I definitely owe everyone an update, so here it is!
First: Yes, I had the pitch meeting. It went about as one would expect from a pitch meeting (though this was my first time, so it was new to me). The producer I pitched to (a very high-placed producer at Paramount, they definitely gave me the right audience) listened carefully and took notes and has the pilot script. I prefaced the whole thing by saying that I knew Paramount has the movie rights and CBS has the TV rights, but that I figured Paramount would need to agree with CBS on a new show. I explained that my goal for the meeting was to convince Paramount that the idea is a solid one and that, if they liked it, they might help arrange a pitch meeting with CBS. Nobody in the room was under the impression that I was there to sell a TV series pitch to Paramount.
1) Star Trek is a cultural phenomenon, a positive force for social change. Its depiction of a diverse crew working together is an optimistic vision for the future that is sorely needed in our current climate.
2) A Star Trek TV series can explore a broader range of stories than action/adventure based movies and can develop a greater depth of character over more hours.
3) Star Trek has inspired generations of artists, engineers, scientists and creative thinkers. It has helped make the modern world. It is needed, again, to help shape the future our children will grow up in.

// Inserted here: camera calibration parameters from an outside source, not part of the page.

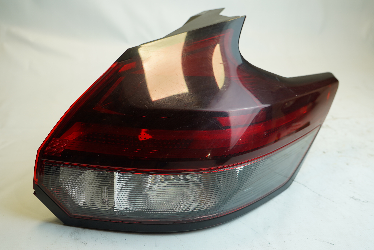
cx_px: 187
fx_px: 312
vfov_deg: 43.6
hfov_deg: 61.9
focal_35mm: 30
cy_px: 125
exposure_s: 1/60
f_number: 4
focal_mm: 20
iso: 160
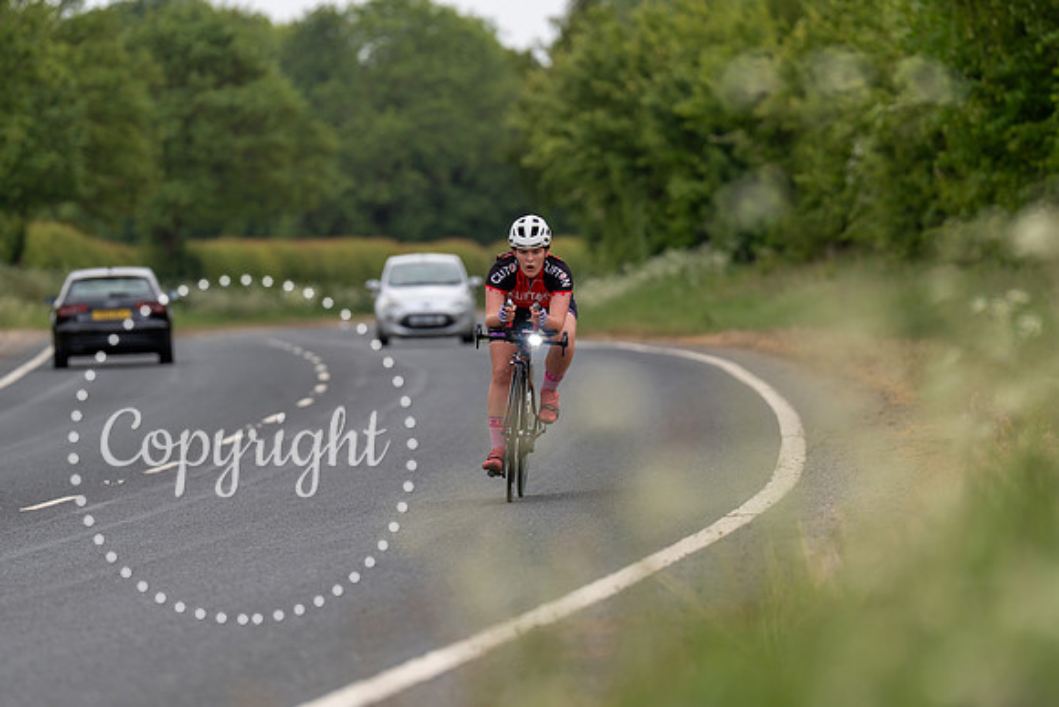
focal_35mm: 285
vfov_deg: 4.8
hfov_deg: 7.2
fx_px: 8391
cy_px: 358
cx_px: 534
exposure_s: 1/1250
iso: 160
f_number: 3.2
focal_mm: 197
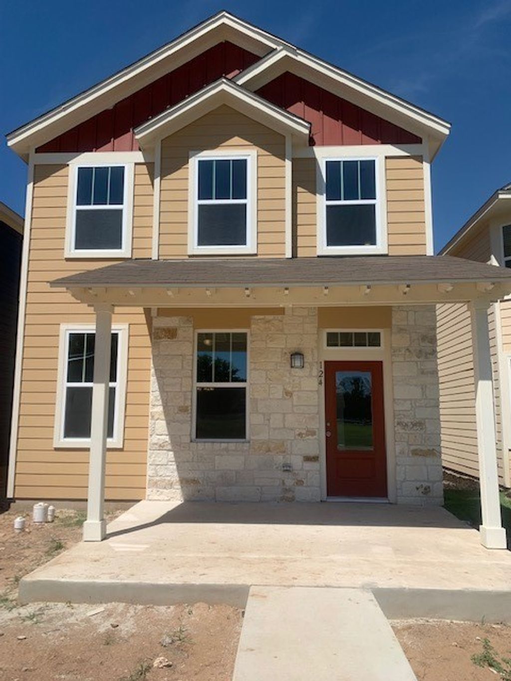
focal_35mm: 26
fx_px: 512
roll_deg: +0.6
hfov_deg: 53.1
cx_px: 256
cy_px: 340
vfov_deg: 67.3
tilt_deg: +7.5
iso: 25
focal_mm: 4.25
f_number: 1.8
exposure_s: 1/3788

1) It is essentially the next Next Generation. It takes the spirit of The Original Series and re-imagines the show for a modern audience. It has a modern dramatic format, modern diversity and themes and technology that seems futuristic today.
2) It will stand on its own as a great show. Like The Next Generation, it will not rely on viewers having vast, intimate knowledge of every previous episode and movie. There will be references that longtime fans will get, and those references will enrich the experience for those fans, but they will not confuse new viewers. The time it takes place (200 years after Kirk's original mission) gives it enough distance to be its own show, and setting the mission in the Andromeda Galaxy gives the show a chance to build up its own lore while slowly introducing new viewers to the rich history of Trek as more Milky Way influence works its way into Andromeda over the course of the series.

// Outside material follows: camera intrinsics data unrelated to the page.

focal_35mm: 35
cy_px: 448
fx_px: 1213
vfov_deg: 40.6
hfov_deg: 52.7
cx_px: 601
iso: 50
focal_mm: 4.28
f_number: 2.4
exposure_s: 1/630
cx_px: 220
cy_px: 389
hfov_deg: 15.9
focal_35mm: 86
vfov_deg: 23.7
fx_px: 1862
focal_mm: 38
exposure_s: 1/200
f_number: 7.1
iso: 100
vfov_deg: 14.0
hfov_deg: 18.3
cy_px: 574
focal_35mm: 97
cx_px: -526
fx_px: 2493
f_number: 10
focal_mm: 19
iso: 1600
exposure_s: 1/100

3) The show will be presented in a modern dramatic format for TV. The template would be shows such as Mad Men, Breaking Bad, Game of Thrones, Daredevil and True Detective. 13 one-hour episodes per season - quality over quantity. The show will evolve each season to have a different premise, theme and story arc (though with enough room for interesting new sci-fi concepts and themes each week). This will allow for richer stories, real character development and greater audience engagement (and binge-watching!) This also allows for a greater concentration of budget-per-episode. A focus on the characters will engage viewers in a way that gets them personally invested in them. This allows the show to have lower stakes (the ship isn't in danger of blowing up each week) but maintain tension and engagement though true character development, less predictable plots and real change (no "false tension" or forced drama where you know everything will be reset by the end of the episode).
1) A Star Trek TV series will keep Trek fans entertained year over year, keeping them engaged in the franchise between movie releases. Its globally diverse cast will also create appeal for Star Trek in many major markets in which it has traditionally underperformed (China, India and Brazil, for example).

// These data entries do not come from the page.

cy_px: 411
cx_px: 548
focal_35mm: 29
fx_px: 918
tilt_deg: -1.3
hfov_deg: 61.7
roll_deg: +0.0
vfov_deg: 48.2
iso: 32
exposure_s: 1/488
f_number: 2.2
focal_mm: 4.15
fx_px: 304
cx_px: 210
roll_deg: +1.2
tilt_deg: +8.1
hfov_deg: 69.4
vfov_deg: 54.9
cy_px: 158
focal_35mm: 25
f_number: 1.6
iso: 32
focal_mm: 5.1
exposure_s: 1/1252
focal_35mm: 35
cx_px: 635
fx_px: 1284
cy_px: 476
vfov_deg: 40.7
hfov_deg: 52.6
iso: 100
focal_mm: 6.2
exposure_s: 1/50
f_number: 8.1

2) The show can generate spin-offs, new merchandise and movies of its own. Star Trek can have a shared universe like Marvel, DC and Star Wars are building.
3) A Star Trek TV series can grab a whole new generation of viewers and hook them as fans for decades, just as The Original Series and The Next Generation did. These new viewers will be loyal fans and consumers for decades to come.
I also met with a manager of an actor - one of my "concept cast" who has read the script and wants to be attached to it. This manager and their actor are very interested in the concept and have contacts of their own. Our hope is, if Paramount doesn't find time to get me in the room with CBS, this manager might be able to swing it through their contacts in the industry. Sorry I can't give more specific details, but I don't want to ruin the chances of this actually happening.
So there you have it! Will something happen? I don't know. Star Trek Beyond and the 50th Anniversary are next year. Maybe CBS already has plans for a new show and they'll surprise us all. Or maybe not. Maybe the movie and the anniversary will come and go with no new series announcement. Maybe then I'll hear something. I don't know. I've done everything I can do on the creative end - I have a 2 hour pilot script and a 90-page series bible with detailed character profiles and their development arcs, the complete episode-by-episode plot for season 1 and a season-by-season plot for 7 seasons as well as extensive background and tech information and a new ship design. All I need to do now is work my contacts and see what opportunities unfold. It will take some patience, but it seems like timing will be key in this very complicated situation.
One final note for everyone who's stuck around this long:
There are some more updates I may make (more costuming, a new logo, updates to background info), but those will have to come later.
And, of course, if there are any further developments that I can share, I will do so.